Overnight oats are a pretty popular quick grab breakfast dish that my friend Shari introduced me to a few years ago. It is high in protein and can be filled with any goodness you choose! I decided to bring it back into my morning routine because well...I need to make sure I fit into my wedding dress in a few months. I love this because I skip the sugar and fat I normally put into this dish and trade it with extra ingredients that pack protein and vitamins! Here is a basic recipe and few ideas for toppings!
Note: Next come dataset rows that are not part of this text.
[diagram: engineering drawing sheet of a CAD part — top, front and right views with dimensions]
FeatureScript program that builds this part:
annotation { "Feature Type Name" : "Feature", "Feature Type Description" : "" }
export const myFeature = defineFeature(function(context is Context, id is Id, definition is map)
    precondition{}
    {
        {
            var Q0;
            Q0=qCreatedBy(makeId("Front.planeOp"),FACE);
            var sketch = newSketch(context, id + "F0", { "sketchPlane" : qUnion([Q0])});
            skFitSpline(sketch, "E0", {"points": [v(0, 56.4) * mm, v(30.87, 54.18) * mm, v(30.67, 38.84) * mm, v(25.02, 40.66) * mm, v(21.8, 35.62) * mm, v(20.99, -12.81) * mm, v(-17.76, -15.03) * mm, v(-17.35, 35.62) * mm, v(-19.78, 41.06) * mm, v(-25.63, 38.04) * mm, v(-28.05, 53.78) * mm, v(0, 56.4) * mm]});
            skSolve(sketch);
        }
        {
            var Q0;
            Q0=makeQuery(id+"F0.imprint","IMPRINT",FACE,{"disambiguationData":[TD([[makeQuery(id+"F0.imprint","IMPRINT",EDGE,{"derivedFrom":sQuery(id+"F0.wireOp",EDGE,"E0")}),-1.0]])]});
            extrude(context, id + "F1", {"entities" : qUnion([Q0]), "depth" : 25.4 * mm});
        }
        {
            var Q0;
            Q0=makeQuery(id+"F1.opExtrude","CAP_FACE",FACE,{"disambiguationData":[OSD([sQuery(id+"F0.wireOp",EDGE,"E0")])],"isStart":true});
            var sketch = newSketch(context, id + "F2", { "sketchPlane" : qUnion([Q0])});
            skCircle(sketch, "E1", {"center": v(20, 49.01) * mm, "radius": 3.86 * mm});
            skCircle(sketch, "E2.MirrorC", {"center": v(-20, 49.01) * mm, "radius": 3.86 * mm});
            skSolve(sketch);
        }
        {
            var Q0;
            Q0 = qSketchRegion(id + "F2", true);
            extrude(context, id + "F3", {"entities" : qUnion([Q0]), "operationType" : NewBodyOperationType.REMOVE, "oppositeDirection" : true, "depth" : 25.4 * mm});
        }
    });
Keep It Simple | Just The Basics:
1/4 -1/3 Cup Quick Oats
1/2-3/4 Cup (ish) Milk or Almond Milk
(seriously...that is it...)
Thyme For Mine | Make it With Me:
1/4 -1/3 Cup Quick Oats
1/2-3/4 Cup (ish) Milk or Almond Milk
2 Dollops (2 heaping TBSP) Greek Yogurt
2-3 TBSP Chia Seeds
Topping Ideas:
1 TSP Cinnamon
Pomegranate (or any meaty fruit)
Honey
OR
Hard Boiled Egg
Penzey's Sunny Paris
OR
Pumpkin Seeds
Penzey's Pie Spice
Possibilities are seriously endless--just play with it! :D
Direction Thyme:
1. Put oats, chia seed, milk, and greek yogurt in a bowl
TIP: If making the night before use a mason jar for an easy grab and go breakfast!
2. Let soak 30 mins - 1 hr until oats are soft. OR Cover & refrigerate overnight
3. Add cinnamon, and Pomegranate
4. Drizzle with Honey
ENJOY your high protein, deliciously simple breakfast! YUM!